Layoffs, Working Remotely and School Closures as a Result of COVID-19

Our previous update provided practical tips that employers can take in the workplace to meet their occupational health and safety requirements. It also discussed government recommendations respecting non-essential travel and self-imposed quarantines. That article can be accessed here. Our governments have made several directives and recommendations since our previous article which we address below. This article also canvasses issues such as school closures, layoffs resulting from COVID-19, working remotely and bans on large public gatherings.

School Closures

The British Columbia government announced that it is suspending all schools in the province until further notice. As many students are not old enough to remain home without adult supervision, parents will be required to supervise their children from home. Although both the federal and provincial government have strongly encouraged employees to work remotely from home where possible, productivity will be impacted where parents are expected to work and mind their children at the same time. Employers should be very cautious about disciplining employees for productivity reasons if they are being asked to work from home and have childcare responsibilities. The Ontario government has proposed a bill that that provides protection for workers who need to provide care to a child due to a COVID-19 related school closure. A similar bill has not been proposed in British Columbia as of this writing.

Temporary Layoffs

Although the terms “layoff” and “termination” are sometimes used synonymously, they are separate concepts. A layoff is temporary. The employee is expected to come back to work following a brief hiatus. A termination of employment is final.

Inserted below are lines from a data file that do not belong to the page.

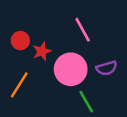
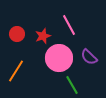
red star: (42, 51) -> (43, 36), moved
purple semicircle: (107, 68) -> (89, 57), turned 60

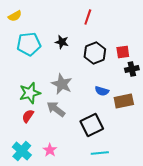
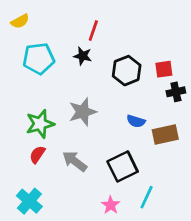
red line: (88, 17) -> (93, 31), moved
gray star: (62, 84) -> (83, 112), turned 30
gray arrow: (56, 109) -> (75, 161), moved
pink star: (50, 150) -> (111, 205), moved
cyan line: (100, 153) -> (147, 197), moved, turned -60

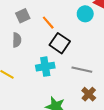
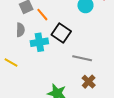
orange line: (48, 23) -> (42, 15), moved
cyan cross: (45, 67) -> (39, 42), moved

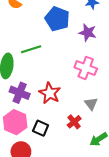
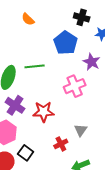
pink cross: (86, 68) -> (75, 86), moved, turned 35
red star: (50, 93) -> (43, 112), turned 30
black square: (41, 128) -> (26, 153), moved

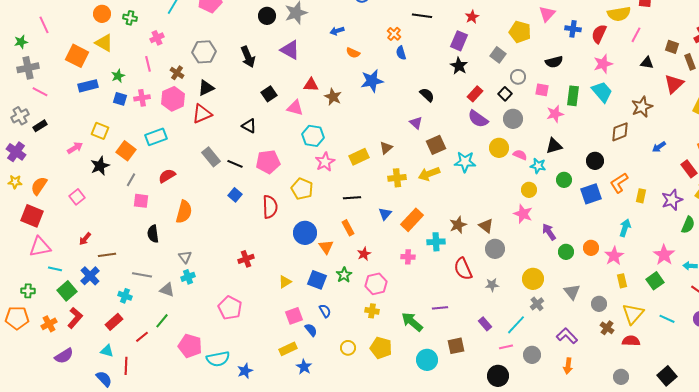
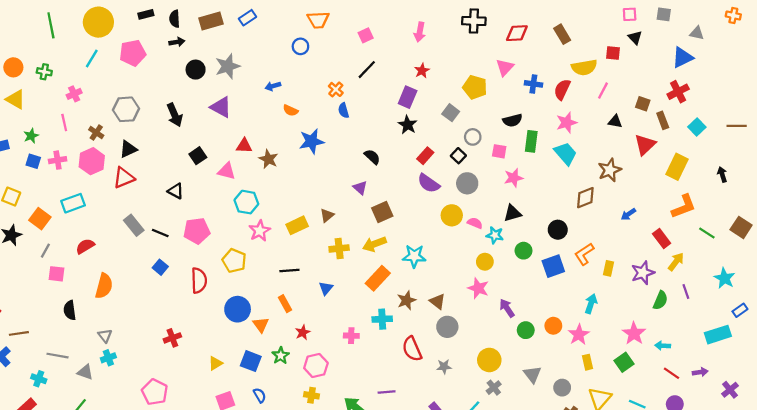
black line: (422, 16) -> (367, 70), turned -54
green rectangle: (573, 96) -> (531, 141), moved
cyan star: (465, 162) -> (414, 256), moved
orange rectangle: (412, 220) -> (378, 278), moved

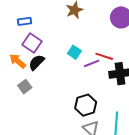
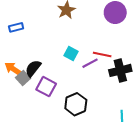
purple square: (32, 43) -> (46, 87), moved
gray square: (25, 87) -> (23, 78), moved
black hexagon: (86, 105) -> (76, 104), moved

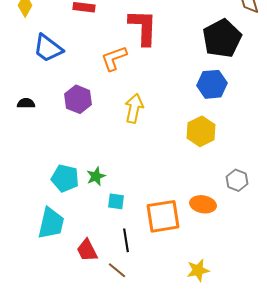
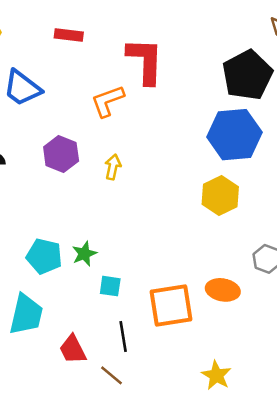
blue hexagon: (212, 84) -> (234, 135), size x1.4
yellow arrow: (134, 108) -> (113, 167), moved, size x0.7
yellow star: (198, 270) -> (216, 375), turned -30

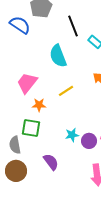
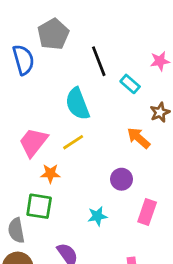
blue semicircle: (20, 25) -> (23, 60), turned 40
yellow line: (66, 91) -> (73, 142), moved
purple circle: (89, 141) -> (121, 179), moved

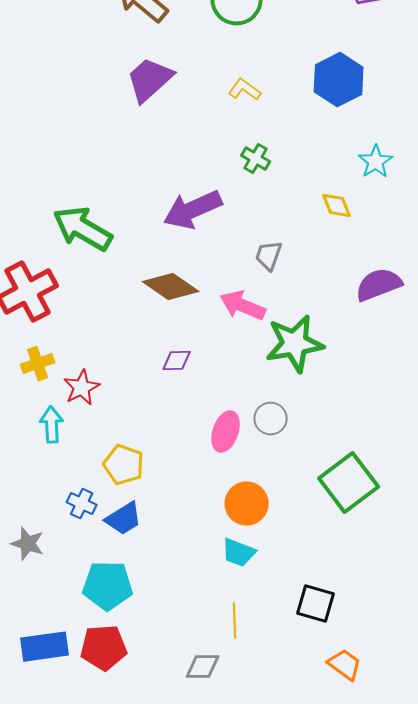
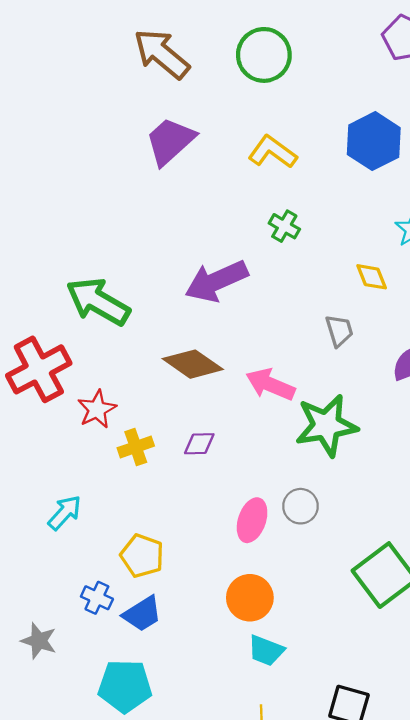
yellow L-shape: (245, 90) -> (272, 152), size x1.4
gray trapezoid: (269, 256) -> (339, 331), moved, turned 144
yellow cross: (38, 364) -> (136, 447), moved
red star: (82, 388) -> (97, 409), moved
cyan arrow: (52, 425) -> (65, 513), turned 45
orange circle: (247, 504) -> (250, 598), moved

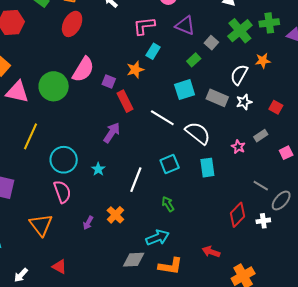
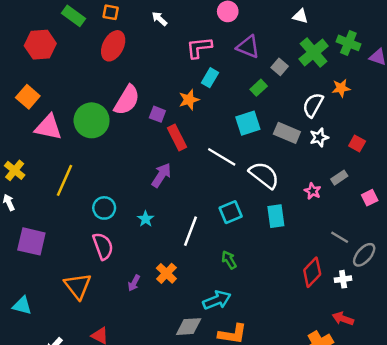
green cross: (269, 23) -> (348, 43), turned 30
cyan circle: (64, 160) -> (104, 208), size x0.7
red arrow: (211, 252) -> (343, 319), moved

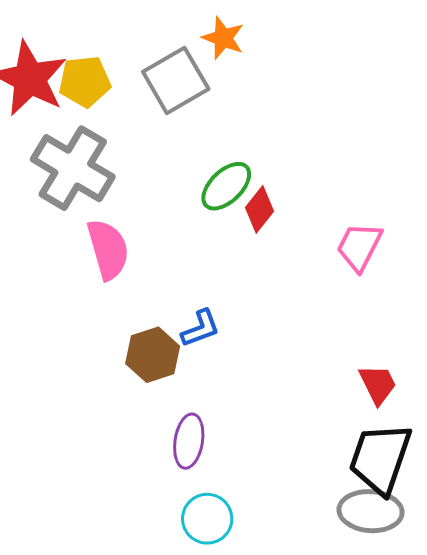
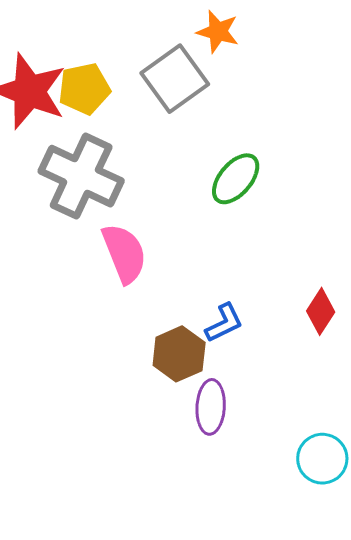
red diamond: (259, 209) -> (321, 311), moved
purple ellipse: (189, 441) -> (211, 407), moved
cyan circle: (207, 519) -> (322, 459), moved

With respect to temporarily laying off employees, the British Columbia Employment Standards Act, provides that a temporary layoff occurs where an employee’s weekly working wages are reduced by 50%. A layoff is only permitted where:

  • The layoff is part of an employment contract
  • The layoff is a normal part of the industry; or
  • The employee agrees to the layoff.

A temporary layoff is not indefinite.  Temporary layoffs can be up to 13 weeks in a 20-week period. Any layoff in excess of that amount results in a termination of employment.

Temporary layoffs are unpaid unless a collective agreement, workplace policy or employment agreement states otherwise. However, employees who have been temporarily laid off are entitled to collect employment insurance benefits. An employer must issue a Record of Employment for employees who are temporarily laid off.

The permissibility of a layoff is going to differ in every workplace. Notwithstanding what is in the Employment Standards Act, a layoff – unless agreed to by the parties – may result in a constructive dismissal (i.e., termination of employment) at common law as employees generally have a right to work. Similarly, collective agreements may not permit a temporary layoff. Given the potential severance obligations, we strongly encourage employers to get legal advice if they intend to layoff a portion of their workforce.

Gatherings Limited to 50 or less Persons

The British Columbia Provincial Health Officer issued an order prohibiting gatherings of more than 50 people. The order expires on May 30, 2020 unless revised or extended.

Working Remotely

Employers have been asked to put in place measures that will allow employees to work remotely. Working remotely does not mean vacation. Employees are required to work – albeit at home. Employers should consider the use of technology to enable meetings. For many employees, computer access and an internet connection will be enough to allow productive work from the home. Employers may want to consider having regularly scheduled check-in times to ensure that goals are still being met and to ensure that employees can ask for assistance where needed. Not all work can be performed safely from home however, and employers will want to ensure that steps are taken to prevent the disclosure of confidential information.

We will continue to update this blog as more information becomes available. In the interim, we encourage employers and employees to follow the instructions provided by our health authorities. Up to date information from the federal government can be accessed here and from the British Columbia government here.